### Source data
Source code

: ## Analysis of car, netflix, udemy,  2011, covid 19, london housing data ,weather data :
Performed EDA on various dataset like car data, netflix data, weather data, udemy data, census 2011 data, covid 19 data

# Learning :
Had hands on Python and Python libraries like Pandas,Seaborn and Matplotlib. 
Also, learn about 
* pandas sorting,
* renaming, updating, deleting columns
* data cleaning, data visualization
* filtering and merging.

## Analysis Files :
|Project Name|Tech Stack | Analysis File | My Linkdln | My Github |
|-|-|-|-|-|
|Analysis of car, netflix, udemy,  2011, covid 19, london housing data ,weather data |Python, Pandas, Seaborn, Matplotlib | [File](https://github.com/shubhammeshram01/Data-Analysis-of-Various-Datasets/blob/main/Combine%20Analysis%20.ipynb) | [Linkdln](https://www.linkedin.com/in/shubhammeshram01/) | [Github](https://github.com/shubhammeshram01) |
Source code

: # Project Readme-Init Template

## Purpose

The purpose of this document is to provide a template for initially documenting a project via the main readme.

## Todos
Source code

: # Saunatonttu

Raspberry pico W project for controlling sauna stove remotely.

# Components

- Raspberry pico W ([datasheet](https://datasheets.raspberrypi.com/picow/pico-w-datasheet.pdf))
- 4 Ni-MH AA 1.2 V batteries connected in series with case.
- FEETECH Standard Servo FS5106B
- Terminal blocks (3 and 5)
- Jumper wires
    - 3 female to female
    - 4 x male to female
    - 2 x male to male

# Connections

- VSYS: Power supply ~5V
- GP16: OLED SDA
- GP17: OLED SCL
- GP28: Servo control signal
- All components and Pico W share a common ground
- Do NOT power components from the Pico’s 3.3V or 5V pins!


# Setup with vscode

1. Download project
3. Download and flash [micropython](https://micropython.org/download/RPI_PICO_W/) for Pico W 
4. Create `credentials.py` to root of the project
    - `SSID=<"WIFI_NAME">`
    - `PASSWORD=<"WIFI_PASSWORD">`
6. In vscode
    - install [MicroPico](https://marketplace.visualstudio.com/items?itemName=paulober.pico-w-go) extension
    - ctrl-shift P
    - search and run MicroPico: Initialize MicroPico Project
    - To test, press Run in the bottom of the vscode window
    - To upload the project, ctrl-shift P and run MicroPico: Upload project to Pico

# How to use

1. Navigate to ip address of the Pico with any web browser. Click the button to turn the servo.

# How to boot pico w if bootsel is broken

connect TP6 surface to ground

* * *

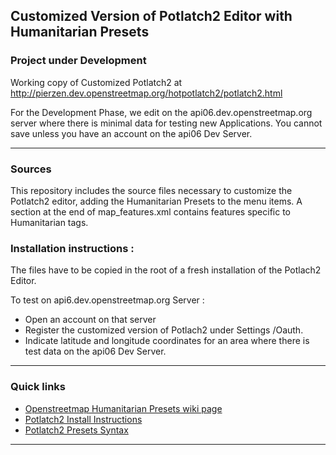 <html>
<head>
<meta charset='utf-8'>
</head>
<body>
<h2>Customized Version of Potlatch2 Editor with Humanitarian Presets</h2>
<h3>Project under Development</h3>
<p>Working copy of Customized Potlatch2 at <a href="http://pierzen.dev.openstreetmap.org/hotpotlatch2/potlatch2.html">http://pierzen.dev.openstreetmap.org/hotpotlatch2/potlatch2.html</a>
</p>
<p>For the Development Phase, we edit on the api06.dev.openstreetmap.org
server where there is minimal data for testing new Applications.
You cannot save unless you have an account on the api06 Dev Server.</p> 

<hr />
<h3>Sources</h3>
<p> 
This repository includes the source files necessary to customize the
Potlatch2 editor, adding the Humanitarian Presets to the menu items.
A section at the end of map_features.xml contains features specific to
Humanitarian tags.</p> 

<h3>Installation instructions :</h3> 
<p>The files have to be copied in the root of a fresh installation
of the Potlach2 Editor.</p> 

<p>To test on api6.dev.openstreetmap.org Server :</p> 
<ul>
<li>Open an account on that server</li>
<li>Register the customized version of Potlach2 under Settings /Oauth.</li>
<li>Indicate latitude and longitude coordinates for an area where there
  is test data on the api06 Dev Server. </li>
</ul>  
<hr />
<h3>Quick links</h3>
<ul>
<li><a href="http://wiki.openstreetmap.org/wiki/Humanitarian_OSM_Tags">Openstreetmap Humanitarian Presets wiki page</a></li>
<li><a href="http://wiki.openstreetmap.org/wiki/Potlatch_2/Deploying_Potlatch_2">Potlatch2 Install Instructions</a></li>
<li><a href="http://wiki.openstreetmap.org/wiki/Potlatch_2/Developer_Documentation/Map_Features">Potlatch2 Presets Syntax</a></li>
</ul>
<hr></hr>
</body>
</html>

### Task prompt
For the string "ground", tally the lines above that contain it and give only the figure.

### Written reply
2